Over the past year or so, it’s become increasingly clear that something has changed in the world of outsourcing. Rising labor costs in China and Eastern Asia and the new abundance of energy resources in America are combining to push manufacturing projects back to the U.S. A new study from the Boston Consulting Group suggests that this onshoring is gaining momentum as U.S. manufacturing becomes more competitive than its Asian and European rivals. The FT reports:
The consultants estimate that because of the underlying shifts, the US will by 2015 have a cost advantage over manufactured goods exports of 5 to 25 per cent compared with countries such as Germany, Japan and the UK. In particular, the cost disadvantage the US suffers compared with China is starting to decrease.

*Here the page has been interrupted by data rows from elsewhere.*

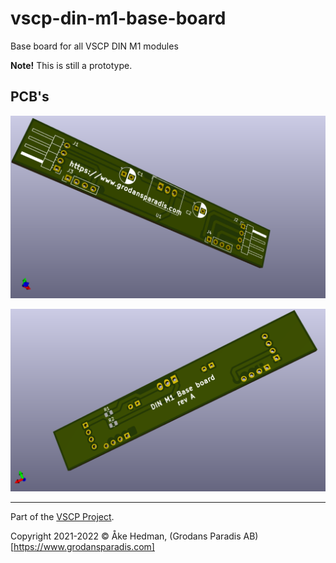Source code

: # vscp-din-m1-base-board
Base board for all VSCP DIN M1 modules

**Note!** This is still a prototype.

## PCB's
![Control Interface Top](./images/single_din_bottom_rev_a_top.png)

![Control Interface Bottom](./images/single_din_bottom_rev_a_bottom.png) 

---

Part of the [VSCP Project](https://www.vscp.org).

Copyright 2021-2022 © Åke Hedman, (Grodans Paradis AB)[https://www.grodansparadis.com]
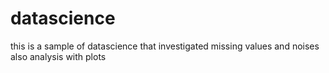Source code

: # datascience
this is a sample of datascience that investigated missing values and noises also analysis with plots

While in 2010, the cost of turning out a dollar’s worth of goods in a Chinese factory was on average 12 per cent less than the equivalent cost in the US; by 2015 the cost gap will be reduced to 7 per cent, the consultants say.
And while many of these factories will be highly automated, Americans will see a modest jobs boost related to this growth—as many as five million in eight years. This won’t be enough to reconstruct the manufacturing employment of the 1950s, but it should do something to help a job market that continues to underperform.
There’s a lot less than meets the eye to stories of America’s decline; we can still shoot ourselves in the foot, but failing self-inflicted disasters, the 21st century is looking more and more favorable for American economic growth.